The causes and reasons for therapeutic incompatibilities include:
1. Antagonism:
Antagonism occurs when the combined effect of two drugs is less than the sum of their individual effects, resulting in reduced efficacy.
This can happen due to competitive or non-competitive inhibition, physiological antagonism, or chemical antagonism. Example:
Concurrent administration of a beta-blocker (e.g., propranolol) and a beta-agonist (e.g., albuterol) can lead to reduced therapeutic effects, as they have opposing actions on the same receptor (beta-adrenergic receptors).
2. Synergism:
Synergism occurs when the combined effect of two drugs is greater than the sum of their individual effects, which can lead to increased toxicity or side effects. Example:
Combining a sedative, such as a benzodiazepine (e.g., diazepam), with an opioid analgesic (e.g., morphine) can lead to increased central nervous system depression, potentially resulting in excessive sedation, respiratory depression, or coma.
3. Altered absorption:
Drug interactions can affect the absorption of one or both drugs, leading to altered therapeutic effects.

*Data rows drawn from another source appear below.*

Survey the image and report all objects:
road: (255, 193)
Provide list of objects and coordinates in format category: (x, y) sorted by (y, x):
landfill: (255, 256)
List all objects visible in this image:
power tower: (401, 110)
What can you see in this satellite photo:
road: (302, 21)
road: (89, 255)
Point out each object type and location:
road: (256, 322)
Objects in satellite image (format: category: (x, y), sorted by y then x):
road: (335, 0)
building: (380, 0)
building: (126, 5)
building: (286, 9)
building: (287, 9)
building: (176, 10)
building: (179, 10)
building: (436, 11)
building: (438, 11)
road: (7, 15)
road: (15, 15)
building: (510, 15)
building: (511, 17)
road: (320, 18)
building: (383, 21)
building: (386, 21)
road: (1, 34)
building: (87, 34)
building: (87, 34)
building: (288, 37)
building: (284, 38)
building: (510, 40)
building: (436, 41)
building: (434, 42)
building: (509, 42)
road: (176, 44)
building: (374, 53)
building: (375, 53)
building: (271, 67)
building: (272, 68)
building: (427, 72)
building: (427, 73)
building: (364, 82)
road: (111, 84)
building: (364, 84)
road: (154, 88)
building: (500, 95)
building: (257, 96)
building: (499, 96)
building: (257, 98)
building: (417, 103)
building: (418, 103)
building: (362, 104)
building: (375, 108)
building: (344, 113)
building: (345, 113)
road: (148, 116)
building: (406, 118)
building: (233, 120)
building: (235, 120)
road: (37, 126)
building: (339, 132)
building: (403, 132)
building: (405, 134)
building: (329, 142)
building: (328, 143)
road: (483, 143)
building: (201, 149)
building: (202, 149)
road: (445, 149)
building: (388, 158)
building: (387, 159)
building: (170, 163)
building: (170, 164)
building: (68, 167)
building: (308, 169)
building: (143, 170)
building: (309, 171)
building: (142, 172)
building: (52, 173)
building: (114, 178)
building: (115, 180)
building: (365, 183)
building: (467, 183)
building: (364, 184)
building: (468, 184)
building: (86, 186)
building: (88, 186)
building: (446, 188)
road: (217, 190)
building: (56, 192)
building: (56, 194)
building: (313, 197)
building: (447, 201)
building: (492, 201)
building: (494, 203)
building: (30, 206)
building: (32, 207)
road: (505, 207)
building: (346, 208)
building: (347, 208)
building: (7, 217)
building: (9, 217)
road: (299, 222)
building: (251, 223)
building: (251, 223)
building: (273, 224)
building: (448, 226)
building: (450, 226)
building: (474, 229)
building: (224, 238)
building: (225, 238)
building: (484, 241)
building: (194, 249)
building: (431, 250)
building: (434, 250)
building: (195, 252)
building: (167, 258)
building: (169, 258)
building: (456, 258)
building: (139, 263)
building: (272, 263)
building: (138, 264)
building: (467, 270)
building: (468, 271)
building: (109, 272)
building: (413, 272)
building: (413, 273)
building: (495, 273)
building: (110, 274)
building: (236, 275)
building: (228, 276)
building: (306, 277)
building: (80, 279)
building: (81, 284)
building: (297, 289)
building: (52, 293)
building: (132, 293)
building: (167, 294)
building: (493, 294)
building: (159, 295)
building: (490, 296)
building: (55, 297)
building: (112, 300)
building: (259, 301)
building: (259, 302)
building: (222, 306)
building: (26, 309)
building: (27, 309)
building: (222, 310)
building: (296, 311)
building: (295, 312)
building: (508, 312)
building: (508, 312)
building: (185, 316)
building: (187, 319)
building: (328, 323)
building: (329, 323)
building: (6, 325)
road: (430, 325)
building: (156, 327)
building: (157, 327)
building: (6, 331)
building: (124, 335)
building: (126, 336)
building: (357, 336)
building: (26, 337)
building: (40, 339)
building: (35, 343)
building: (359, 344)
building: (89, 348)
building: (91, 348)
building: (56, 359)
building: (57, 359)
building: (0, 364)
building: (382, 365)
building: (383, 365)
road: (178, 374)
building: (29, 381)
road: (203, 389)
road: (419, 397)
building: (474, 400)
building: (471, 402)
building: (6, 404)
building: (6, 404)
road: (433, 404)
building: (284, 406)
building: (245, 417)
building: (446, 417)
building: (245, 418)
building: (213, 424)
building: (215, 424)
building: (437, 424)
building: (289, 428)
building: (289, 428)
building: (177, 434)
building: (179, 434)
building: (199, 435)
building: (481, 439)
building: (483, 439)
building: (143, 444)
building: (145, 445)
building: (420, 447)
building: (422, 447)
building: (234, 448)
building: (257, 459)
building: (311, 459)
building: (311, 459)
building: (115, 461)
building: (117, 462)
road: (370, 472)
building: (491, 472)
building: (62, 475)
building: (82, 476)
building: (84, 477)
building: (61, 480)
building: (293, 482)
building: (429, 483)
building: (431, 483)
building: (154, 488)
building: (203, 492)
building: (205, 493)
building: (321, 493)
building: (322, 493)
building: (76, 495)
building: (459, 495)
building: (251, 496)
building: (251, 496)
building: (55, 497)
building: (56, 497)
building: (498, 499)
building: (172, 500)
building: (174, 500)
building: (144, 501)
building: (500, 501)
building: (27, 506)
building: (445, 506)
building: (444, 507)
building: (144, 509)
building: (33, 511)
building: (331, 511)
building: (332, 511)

This can occur due to changes in pH, chelation, or competition for absorption sites. Example:
Tetracycline antibiotics can form chelate complexes with divalent metal ions (e.g., calcium, iron) present in antacids or dairy products, reducing the absorption and efficacy of tetracycline
4. Altered distribution:
Interactions can affect the distribution of drugs in the body, leading to changes in their concentration at the site of action or in the tissues. Example:
Displacing a highly protein-bound drug, such as warfarin, from its plasma protein-binding sites by another highly protein-bound drug, such as phenytoin, can lead to increased free concentrations of warfarin, increasing the risk of bleeding.
5. Altered metabolism:
Drug interactions can affect the metabolism of one or both drugs, leading to changes in their pharmacological effects.
This can occur due to enzyme induction or inhibition. Example:
Concurrent administration of a CYP450 enzyme inducer, such as rifampin, with an oral contraceptive can lead to reduced efficacy of the contraceptive due to increased metabolism and clearance of the hormones.
6. Altered excretion:
Drug interactions can affect the excretion of one or both drugs, leading to changes in their pharmacological effects.
This can occur due to competition for renal excretion, changes in urinary pH, or alterations in transporter function. Example:
Probenecid, a uricosuric agent, can inhibit the renal tubular secretion of penicillin, resulting in decreased penicillin excretion and increased blood concentrations, prolonging its effects.